Este tratamiento se basa en el reconocido método Vodder, desarrollado en la década de 1930 por el fisioterapeuta danés Emil Vodder y su esposa Estrid. A diferencia de otros masajes, se centra en movimientos extremadamente suaves, rítmicos y precisos que siguen el recorrido natural de los vasos linfáticos. A través de técnicas como maniobras de bombeo, estiramientos delicados y movimientos en espiral, se estimula el flujo de la linfa, el líquido encargado de eliminar toxinas, desechos celulares y exceso de líquidos, facilitando su correcta circulación y depuración. Realizado manualmente por especialistas, este protocolo garantiza una acción eficaz, segura y profundamente respetuosa con el cuerpo.

“El resultado es un tratamiento integral que no solo ayuda a reducir volumen y combatir la retención de líquidos, sino que también mejora la circulación sanguínea, estimula el sistema inmunológico y favorece la oxigenación de los tejidos”, asegura Galmiche. Entre sus beneficios destacan su capacidad para deshinchar, aliviar edemas, incluidos los premenstruales, mejorar el aspecto de la celulitis y las varices, así como su efecto calmante sobre el sistema nervioso. Además, es altamente recomendable en momentos de estrés o ansiedad y como apoyo en procesos pre y postoperatorios.
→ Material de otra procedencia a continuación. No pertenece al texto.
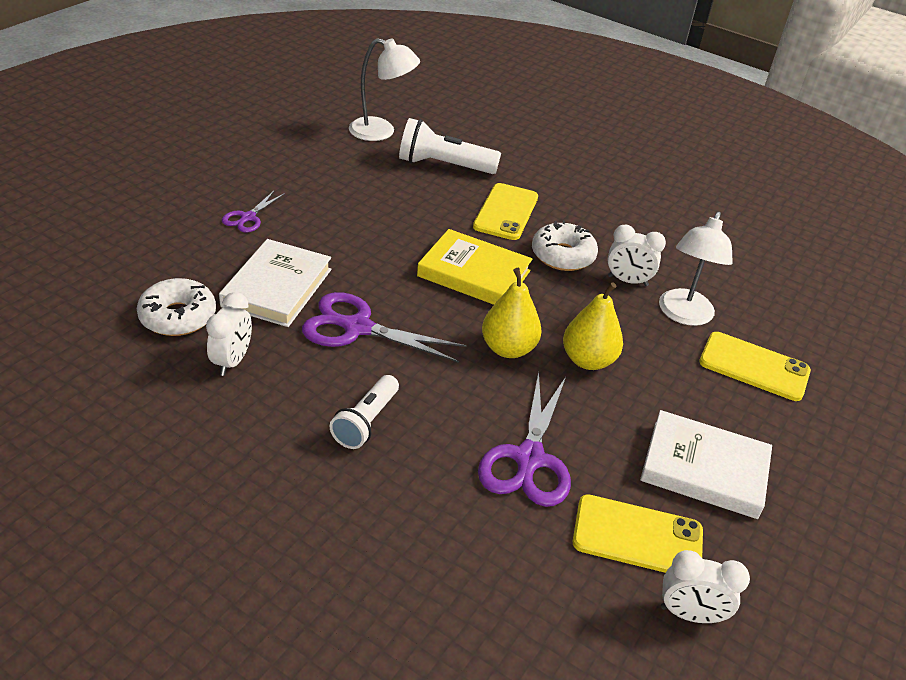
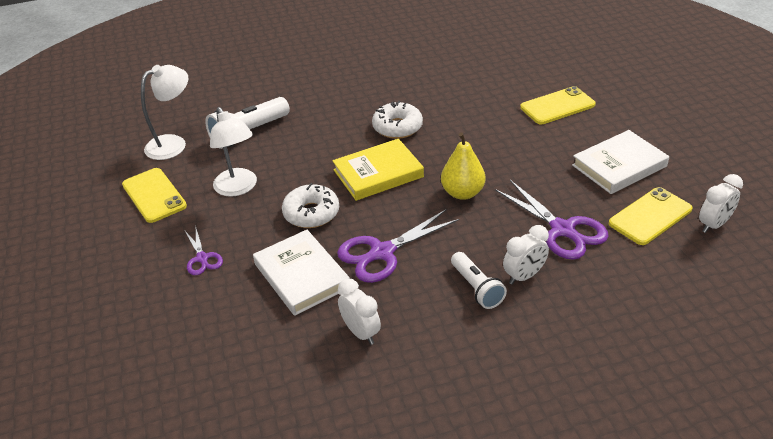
camera: 45 degrees left, 0 degrees up
(178, 316) = (283, 344): white donut -> white donut (311, 213)
(506, 212) = (330, 129): yellow phone -> yellow phone (154, 195)
(588, 360) = (500, 165): yellow pear -> none
(627, 281) = (446, 114): white clock -> white clock (524, 276)
(683, 315) = (494, 108): white lamp -> white lamp (238, 188)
“El drenaje linfático ha pasado de ser un tratamiento puntual a convertirse en una herramienta esencial dentro de cualquier rutina de bienestar. Cada vez más personas entienden que la belleza empieza desde dentro, y que cuidar el sistema linfático es clave para sentirse y verse mucho mejor”, concluye Cristina Galmiche.
Lejos de ser una tendencia pasajera, el drenaje linfático se consolida como uno de los grandes aliados para quienes buscan un enfoque integral del cuidado personal: menos hinchazón, más salud y una piel visiblemente revitalizada.